ABOUT THIS TASK:
Lay out every line of text in the data below as a numbered list, skipping any blank lines. Leave the pictures out of your answer.

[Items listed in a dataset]
[Start of section]
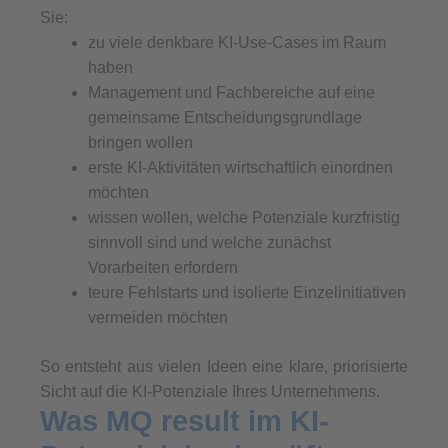
Sie:
zu viele denkbare KI-Use-Cases im Raum
haben
Management und Fachbereiche auf eine
gemeinsame Entscheidungsgrundlage
bringen wollen
erste KI-Aktivitäten wirtschaftlich einordnen
möchten
wissen wollen, welche Potenziale kurzfristig
sinnvoll sind und welche zunächst
Vorarbeiten erfordern
teure Fehlstarts und isolierte Einzelinitiativen
vermeiden möchten
So entsteht aus vielen Ideen eine klare, priorisierte
Sicht auf die KI-Potenziale Ihres Unternehmens.
Was MQ result im KI-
[End of section]
WRITTEN SOLUTION:
1. Sie:
2. zu viele denkbare KI-Use-Cases im Raum
3. haben
4. Management und Fachbereiche auf eine
5. gemeinsame Entscheidungsgrundlage
6. bringen wollen
7. erste KI-Aktivitäten wirtschaftlich einordnen
8. möchten
9. wissen wollen, welche Potenziale kurzfristig
10. sinnvoll sind und welche zunächst
11. Vorarbeiten erfordern
12. teure Fehlstarts und isolierte Einzelinitiativen
13. vermeiden möchten
14. So entsteht aus vielen Ideen eine klare, priorisierte
15. Sicht auf die KI-Potenziale Ihres Unternehmens.
16. Was MQ result im KI-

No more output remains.